Research suggests virus may play role in depression
From Reporter Louise SchiavoneAugust 31, 1998
Web posted at: 8:29 p.m. EDT (0029 GMT)
(CNN) -- New research from Germany indicates some cases of serious depression may be caused by a virus.
"We think that there is ... a lot of evidence that Borna virus has clinical significance for this type of disease," said Dr. Liv Bode of the Robert Koch Institute in Berlin.
In the United States, at least 17 million people have some form of clinical depression -- not just a passing case of the blues, but a disabling and often long-term disease.
Scientists are still unraveling the causes of the disease: genetics, stress and possibly a virus.
The virus was first identified in the late 1800s among horses near the town of Borna, Germany. The horses stopped eating, walked in circles and got sick. Some even killed themselves.
Autopsies led scientists to the virus in the region of the horses' brains that controls emotions. Researchers in Berlin have found a similar strain in humans.
"I think it is supporting our hypothesis that this virus, this particular agent, has really something to do with this type of disorder," Bode said.
The anti-viral drug amantadine, used to treat Parkinson's disease, has been found to relieve some cases of depression.
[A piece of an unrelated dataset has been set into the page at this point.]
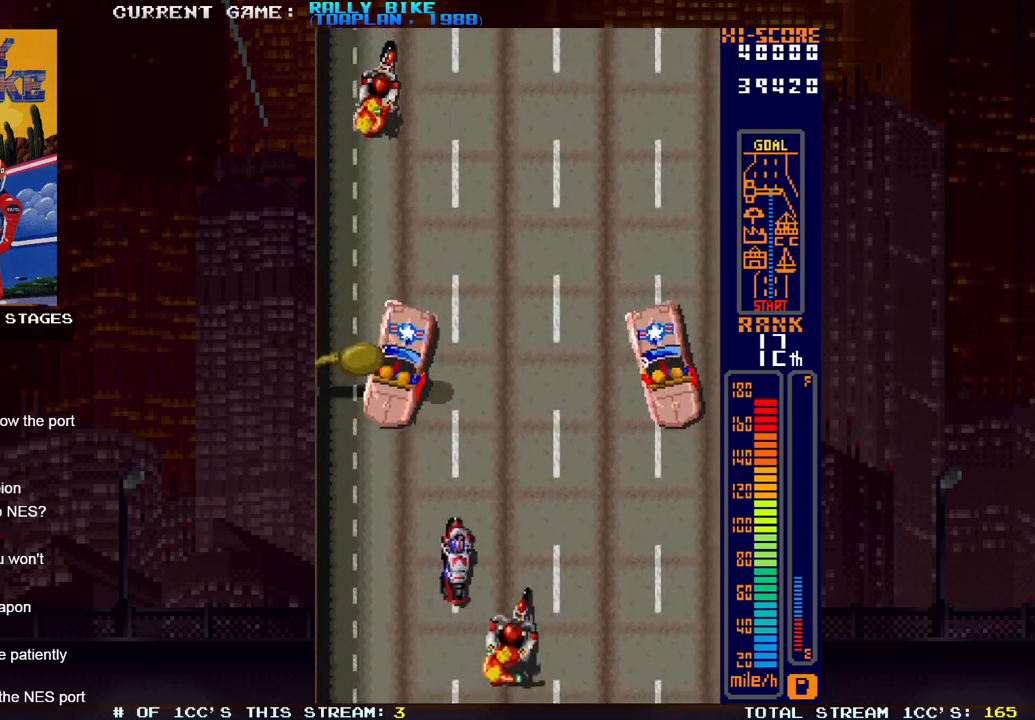
{"buttons": ["SQUARE", "R2"], "events": [[334, "DPAD_RIGHT", "up"]]}
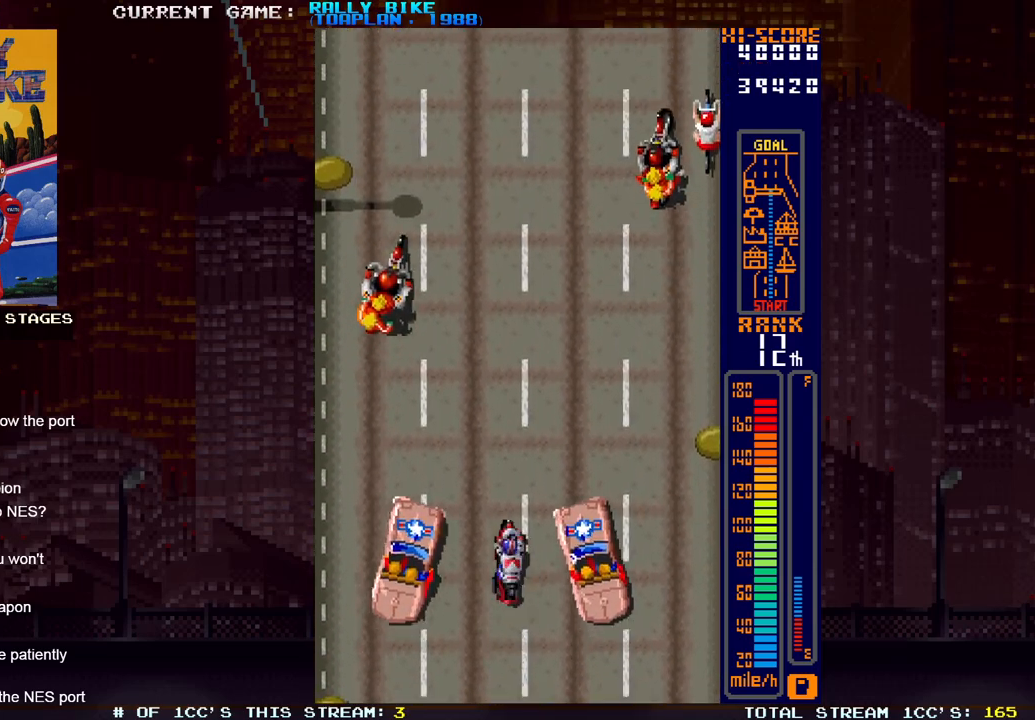
{"buttons": ["SQUARE", "R2", "DPAD_RIGHT"], "events": [[317, "DPAD_RIGHT", "down"]]}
A trial is now under way.
"I think I'm one of the most skeptical people around ... but I have to face the fact that for about a year now, we've been treating patients and we've been seeing responses to amantadine," said Dr. Ron Ferszt of the Free University of Berlin.
German patient Rosemarie Wenzlaff, who suffered from depression for 10 years, says the medication changed her life.
"I didn't take care of myself when I was depressed; I couldn't eat," she said. "Now I'm thinking of cooking marmalade. I listen to music now. I watch TV. It's a totally different life."
Scientists in the United States say these early findings are interesting, but not conclusive. Results are expected later this year from clinical trials in Berlin that might demonstrate a link between the Borna virus and depression.